> THE TASK
Of the lines in the listing below, count those containing "space". Provide the count and nothing else.

> RECORDS PROVIDED
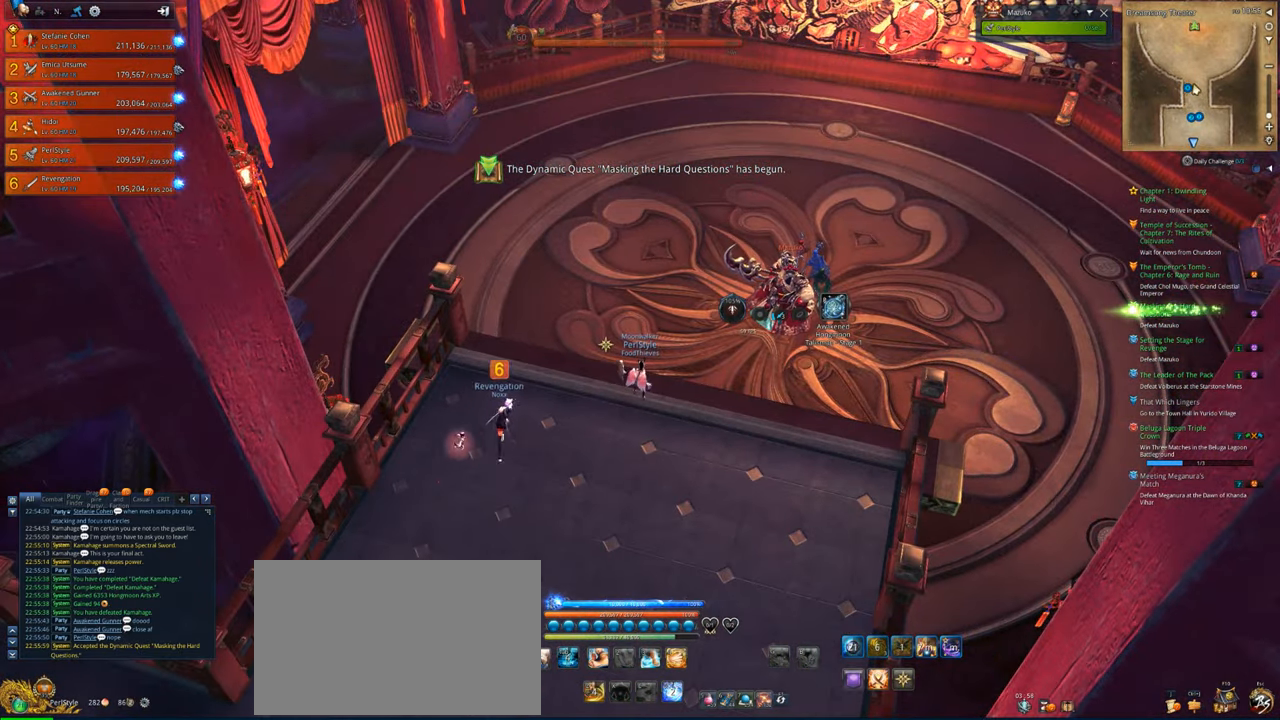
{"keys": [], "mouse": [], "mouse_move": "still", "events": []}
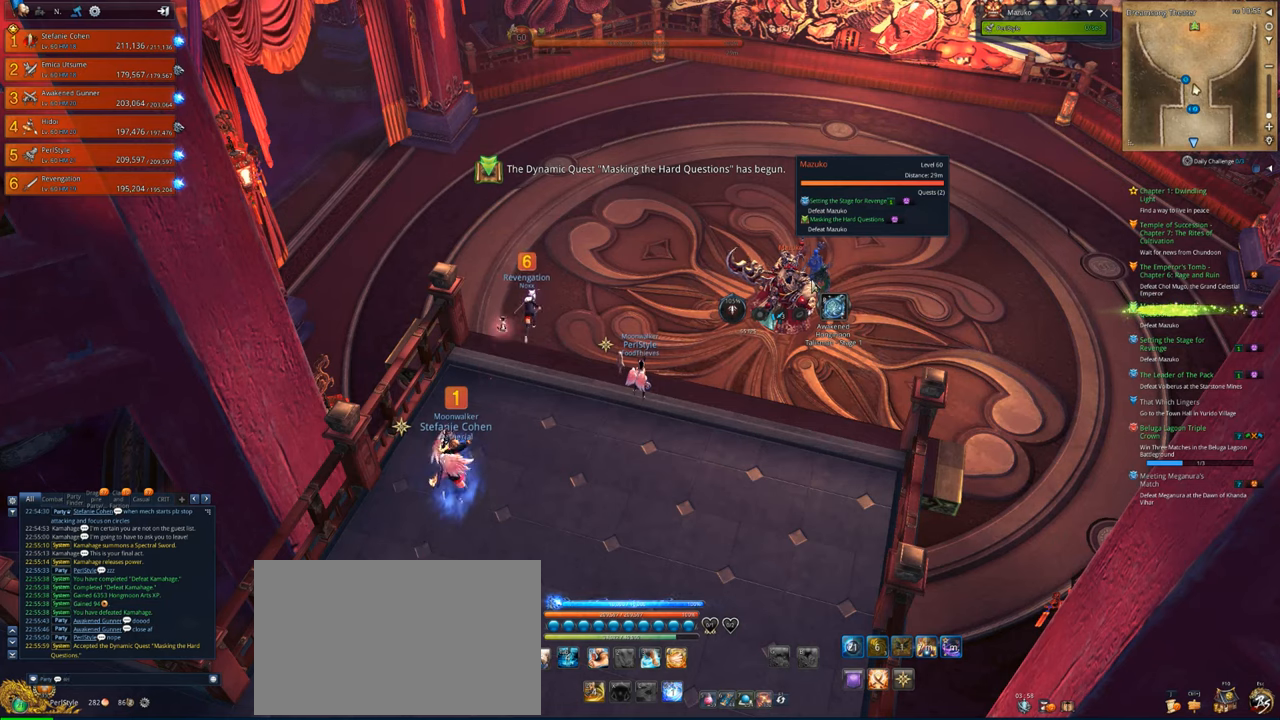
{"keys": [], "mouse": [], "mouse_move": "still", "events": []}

==

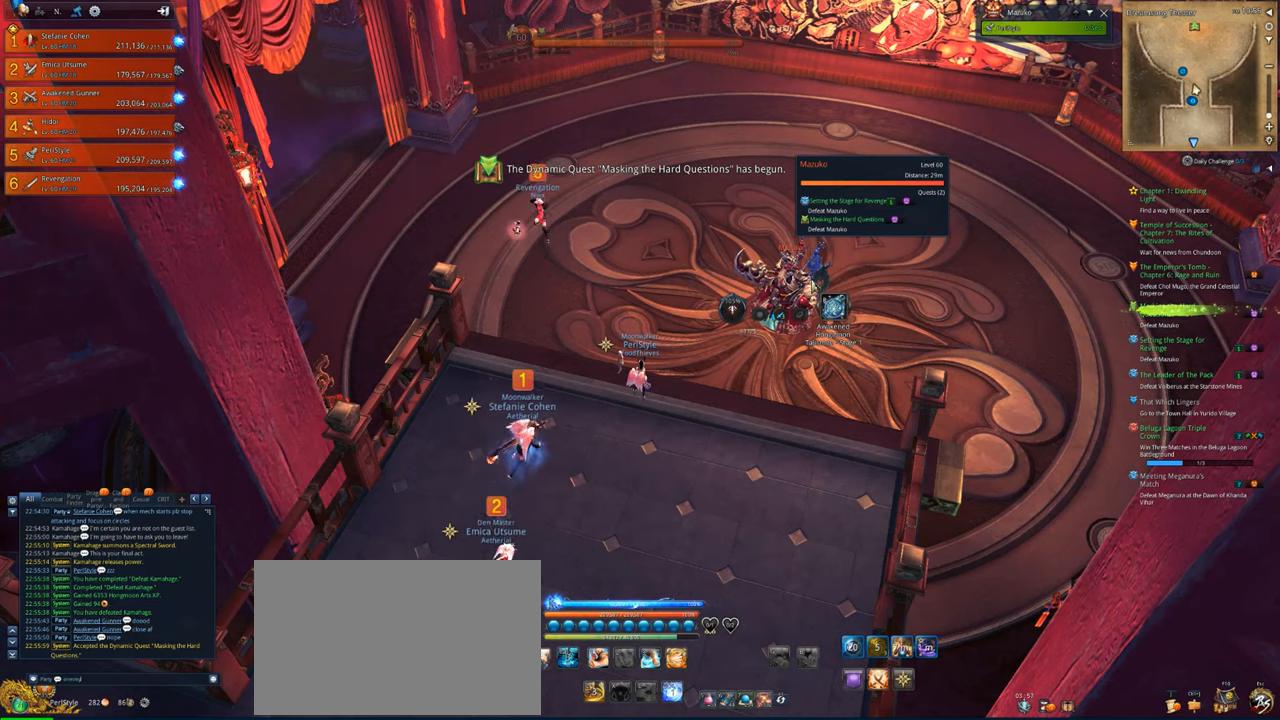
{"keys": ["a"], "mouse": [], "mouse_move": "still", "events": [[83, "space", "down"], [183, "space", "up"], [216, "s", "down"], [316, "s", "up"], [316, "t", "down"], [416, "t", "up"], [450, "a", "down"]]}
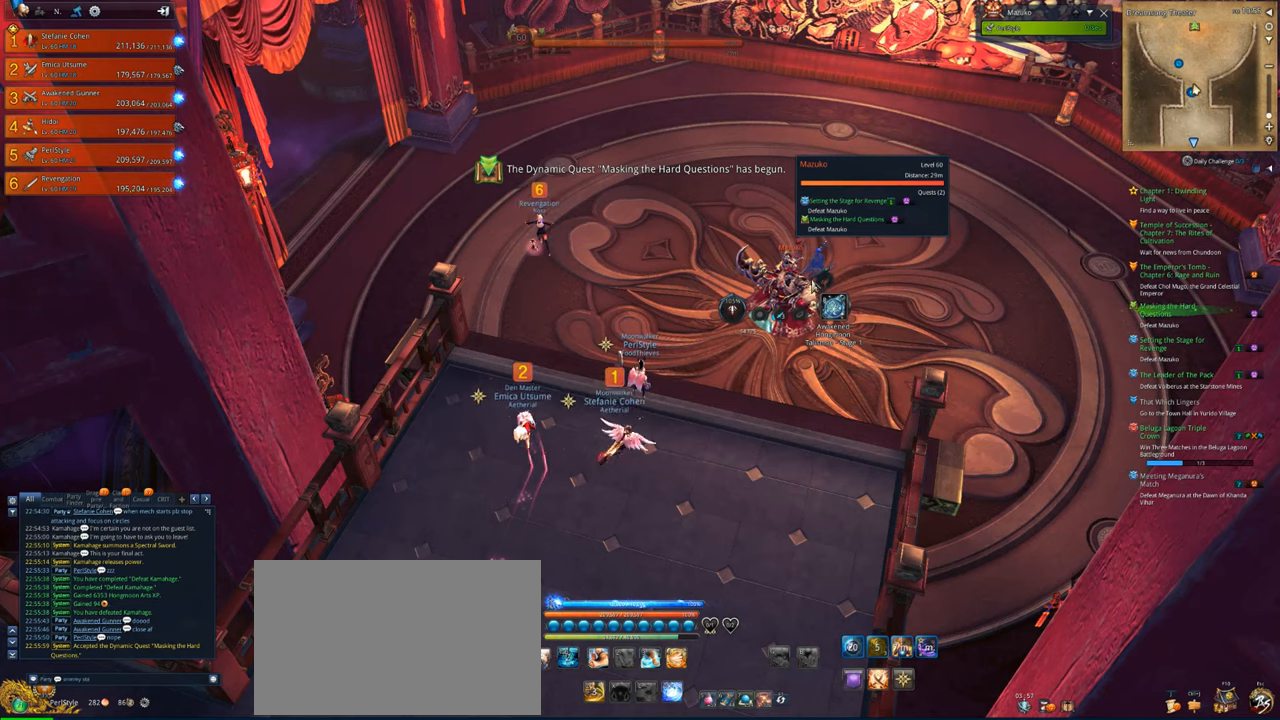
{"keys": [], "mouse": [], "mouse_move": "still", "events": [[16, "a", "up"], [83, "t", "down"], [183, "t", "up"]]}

---

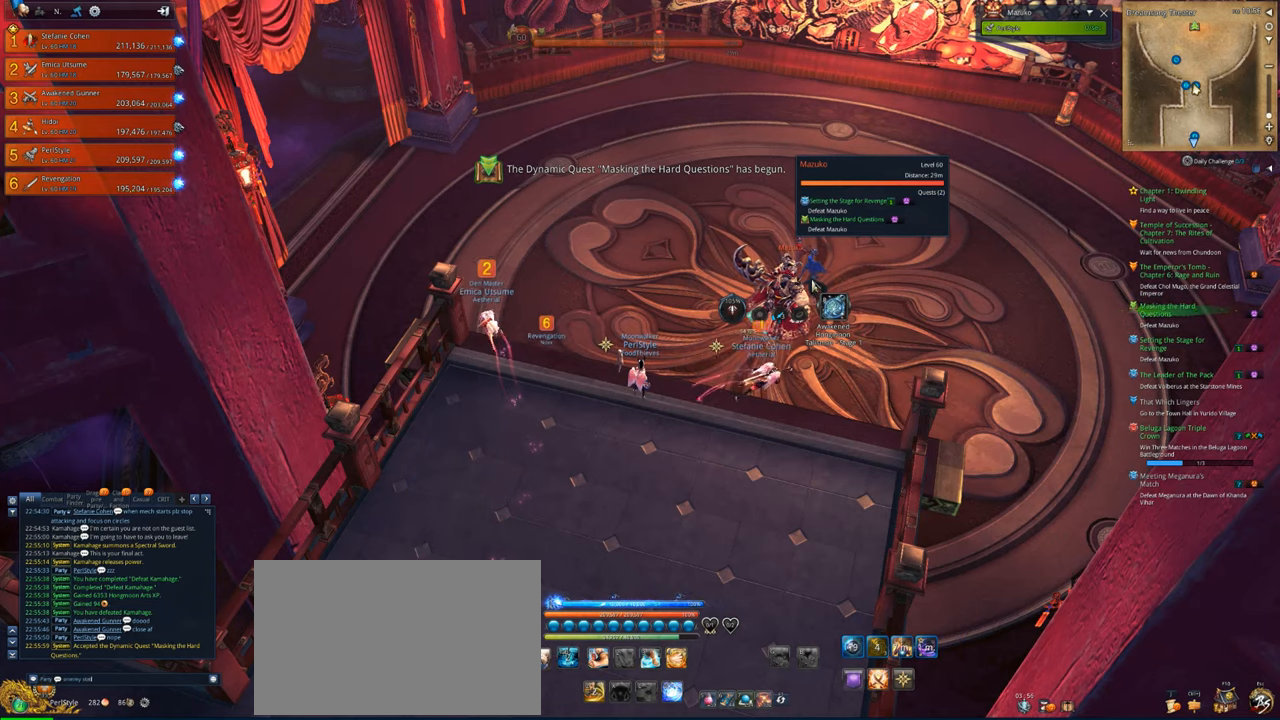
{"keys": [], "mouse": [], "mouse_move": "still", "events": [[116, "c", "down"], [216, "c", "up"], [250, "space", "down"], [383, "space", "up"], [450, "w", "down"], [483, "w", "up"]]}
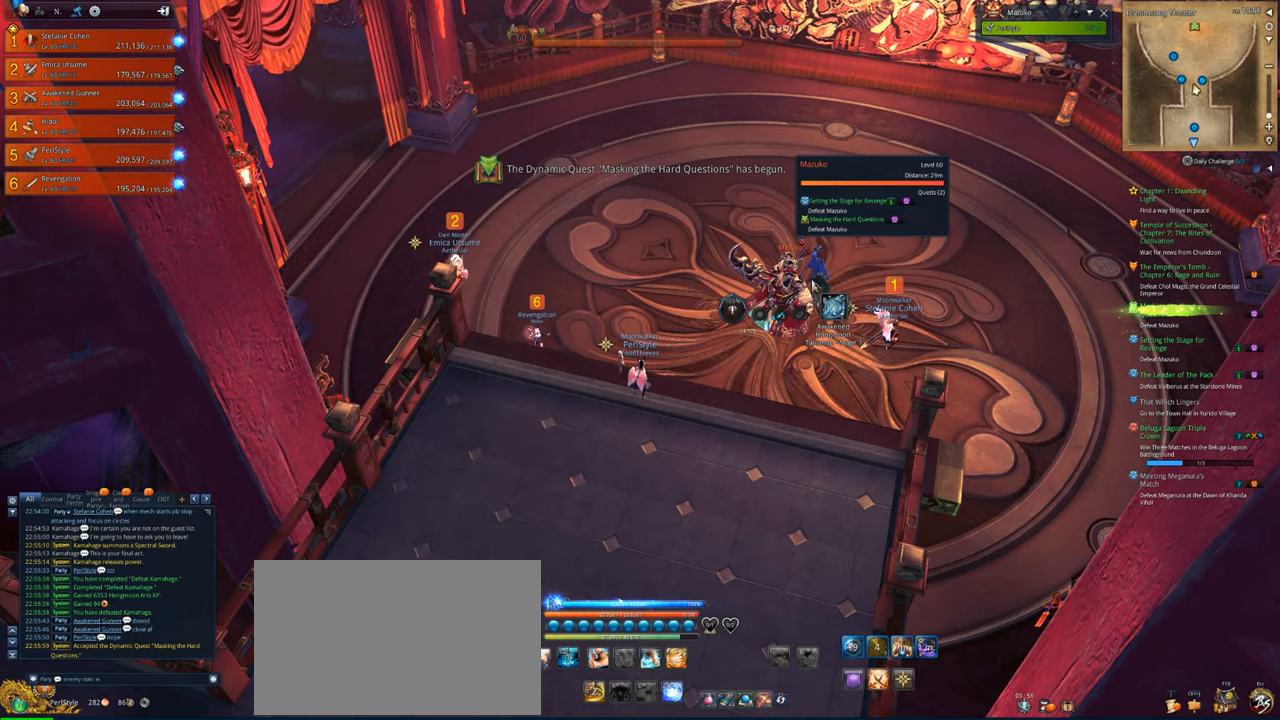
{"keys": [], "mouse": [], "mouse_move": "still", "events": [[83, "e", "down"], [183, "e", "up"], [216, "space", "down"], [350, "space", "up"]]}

> WRITTEN SOLUTION
3